NEW YORK (CBSNewYork) -- Hot weather and sports can lead to a harmful mix of heat related issues, ranging from mild to life-threatening.

Now, New Jersey is taking preventative steps.

With the start of school around the corner, a major issue is being able to beat the heat.

"I bring a gallon of water with me and pour it on my head," 12-year-old Falbert Rodriguez tells CBS2's Steve Overmyer. "That's how I stay cool."

On a scale of one to ten, coach Manny Peralta says people's concerns should be at a ten.

"Heat exhaustion should lead to death, and it has lead to death," Peralta said. "It could happen to professional athletes. It could happen to a little old lady walking down the street."

Just last month, a high school football player in Florida died of a heat stroke on the field.

Later, it was discovered his body temperature was over 107 degrees for more than an hour. In the Garden State, reducing the risk can soon come in one pocket-sized solution.

"What this is measuring is ambient air temperature, wind speed, and solar radiation," Red Bank High School trainer Christina Emrich said Wednesday.

The device is the tool trainers use to accurately record when internal temperatures get in the danger zone. Anything above 85 on the heat stress indicator requires some form of practice modification.

"Right at the field you have that reading and you can go to your coaches and say guys, we need to end practice now," Emrich said.

It's recommended that for every hour of activity, kids need an hour of rest. Staying hydrated means drinking half a gallon of water each hour of hard activity.

"He plays basketball and I have to be on him," parent Janet Lopez said. "I make sure he has three bottles for practice, between field switches he has to drink, even if he tells me he's not thirsty."

Janet's son, David, says he has no problem with it since he feels like it helps him play baseball better.

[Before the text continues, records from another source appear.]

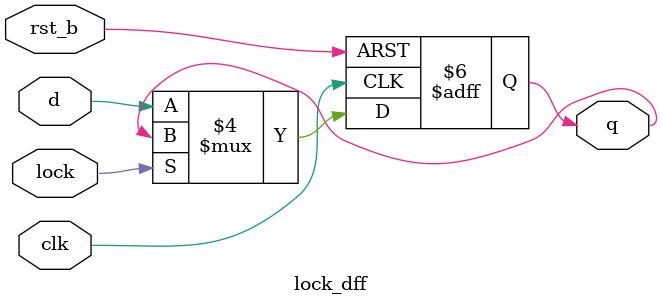
<source format=sv>
module lock_dff #(
    parameter WIDTH = 1
) (
    input [WIDTH-1:0] d,
    output reg [WIDTH-1:0] q,
    input clk,
    input rst_b,
    input lock
);

    always @(posedge clk, negedge rst_b) begin
        if (rst_b == 0) begin
            q <= 0;
        end else if (~lock) begin
            q <= d;
        end
    end

endmodule
</source>
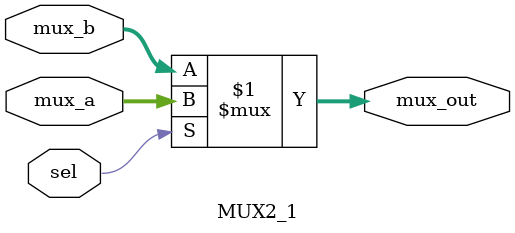
<source format=sv>
module MUX2_1(mux_a, mux_b, mux_out, sel);

input  [31:0] mux_a, mux_b;
input  sel;
output [31:0] mux_out;

assign mux_out = (sel)? mux_a : mux_b;

endmodule

</source>
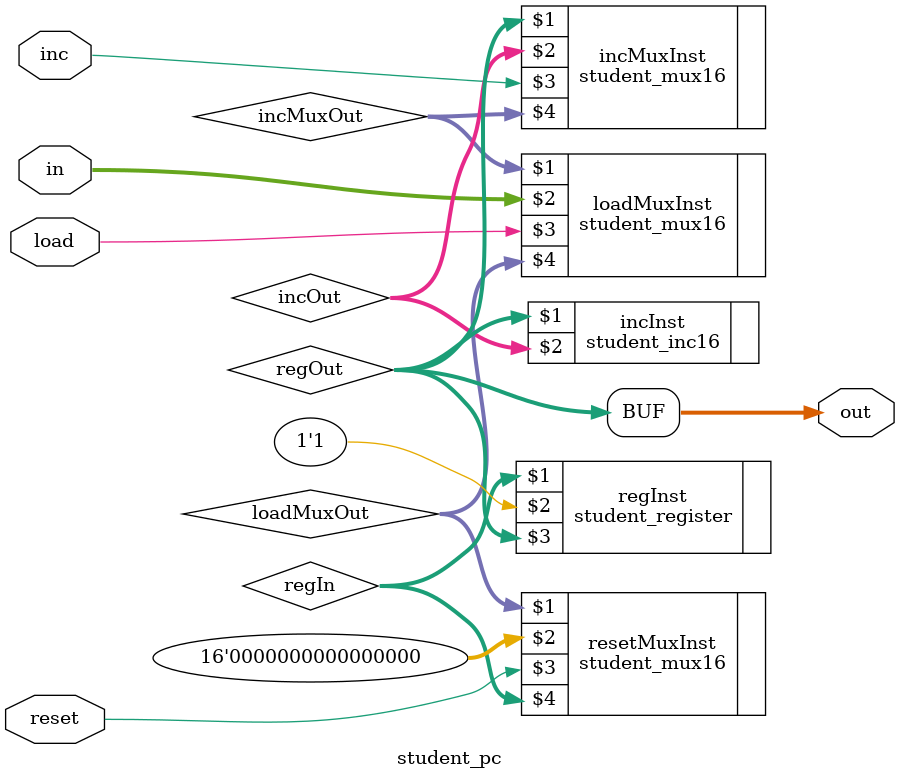
<source format=v>
module student_pc (input [15:0] in, input reset, load, inc, output [15:0] out);
    wire [15:0] regOut, incOut, incMuxOut, loadMuxOut, regIn;

    student_inc16 incInst(regOut, incOut);
    student_mux16 incMuxInst (regOut, incOut, inc, incMuxOut);
    student_mux16 loadMuxInst (incMuxOut, in, load, loadMuxOut);
    student_mux16 resetMuxInst (loadMuxOut, 16'h0000, reset, regIn);
    student_register regInst (regIn, 1'b1, regOut);
    assign out = regOut; //must be regOut, as register out(t) must first populate the register before it can become a valid output (ie regIn is the next PC value, not the current one, whereas regOut is)
    

endmodule
</source>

Staying cool in excessive heat is not that easy. That's why a New Jersey state senator is doing more than just trying to raise awareness of heat stroke.

"The press conference today convinced me maybe we should mandate this," Senator Patrick Diegnan Jr. (D-18th) said. "We're talking less than 500 school districts, that's about $200,000. In the state of New Jersey that's nothing."

Professional and collegiate teams already use the heat index device.

Senator Diegnan Jr. is drafting a bill to give one to every New Jersey public school.